Exemption on tobacco cash provokes fury

Click to follow
The Independent Online
THE GOVERNMENT faced a barrage of criticism from health campaigners yesterday over the news that snooker has been exempted from its ban on tobacco sponsorship.

Labour MPs, cancer charities and anti-smoking groups attacked the decision by the Department of Health to give snooker an extra three years to find alternative sponsors.

The controversy erupted after The Independent on Sunday revealed the proposals to grant the sport an exemption similar to that given to Formula One motor racing.

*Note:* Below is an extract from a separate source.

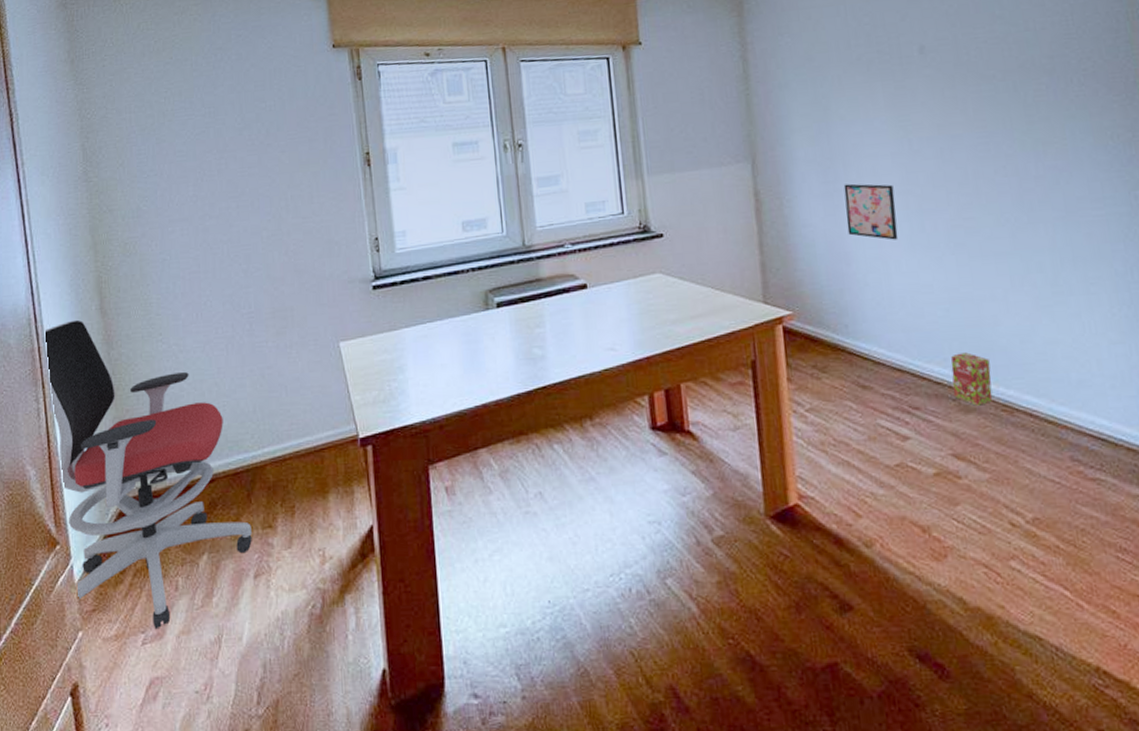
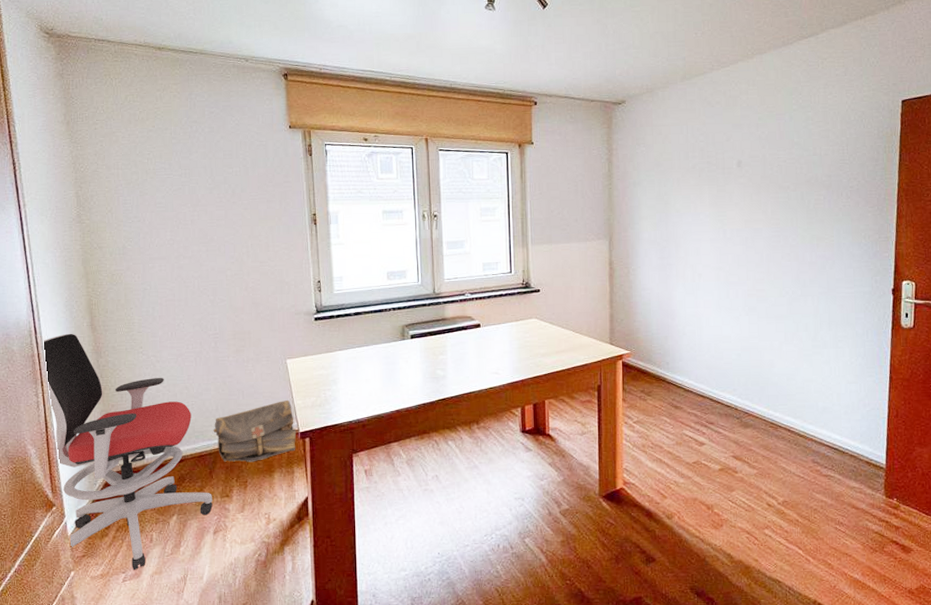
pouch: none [250,395,356,481] -> present [213,399,297,462]
wall art: present [843,183,899,240] -> none [674,260,710,303]
cardboard box: present [951,352,993,406] -> none [737,385,765,423]

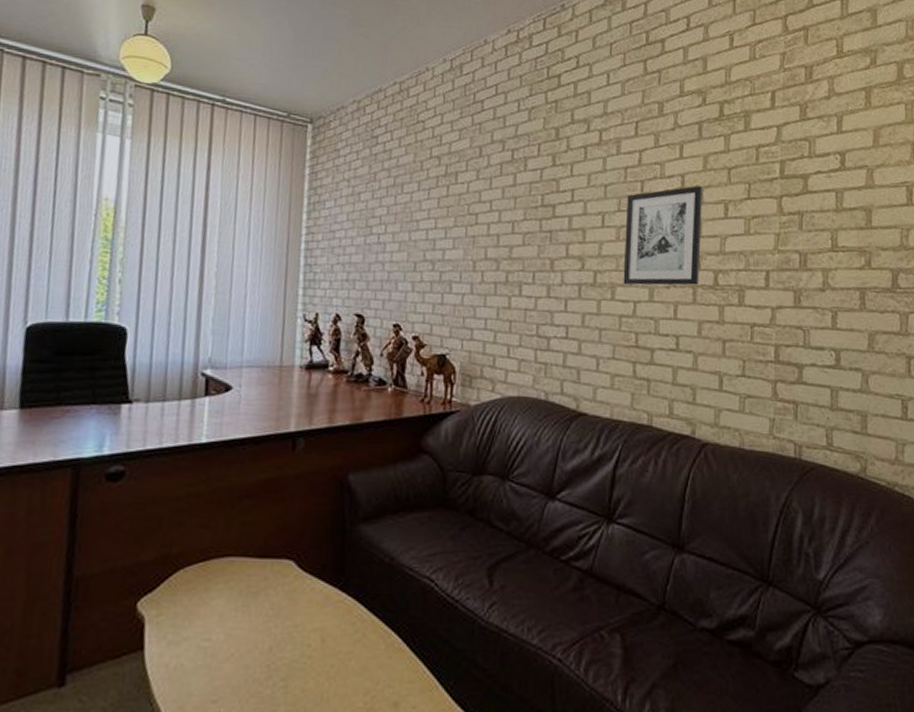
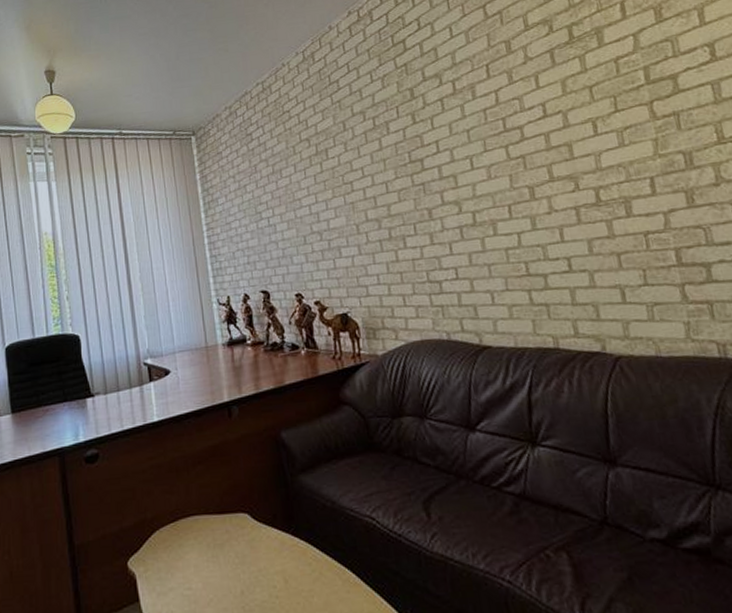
wall art: present [623,186,703,286] -> none [491,110,581,219]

Tony Blair endured one of his worst periods as Prime Minister when it emerged that Formula One had been exempted from the Europe-wide ban, which comes into force in 2003.

Labour was forced to return a pounds 1m donation from Bernie Ecclestone, the sport's chief executive, on the recommendation of the Committee on Standards in Public Life.

It now appears that ministers want to grant a reprieve to snooker on the basis that it is a "world event" relying heavily on tobacco firms for a large slice of its income. Under proposals being drawn up by the Department of Health, snooker will be given an extra three years, effectively until 2006, to find alternative sponsorship.

Ministers were understood to have been persuaded of the need for the exemption after it was claimed that big tournaments, such as the Embassy World Championship would be placed in jeopardy by a ban.

The revelation is embarrassing for the Government as it is set to publish this week its long-awaited guidelines on cigarette advertising.

The department would not confirm snooker's exemption, but a spokeswoman said the Government was committed to ending tobacco advertising. "The EU agreed that sports operating on a global scale would have an extra three years to introduce the tobacco advertising ban so their sports would not be jeopardised," she said.

Snooker's governing body, the World Professional Billiards and Snooker Association, has been lobbying ministers over the issue since 1997, claiming that Mr Ecclestone was receiving "preferential" treatment.

The move has been condemned by anti-smoking campaigners, including the Labour chairman of the Commons Health Committee, David Hinchliffe. "My committee was concerned when the exemption was given to Formula One because we felt that it would lead other sports to make similar claims and quite clearly this is what has happened," he said.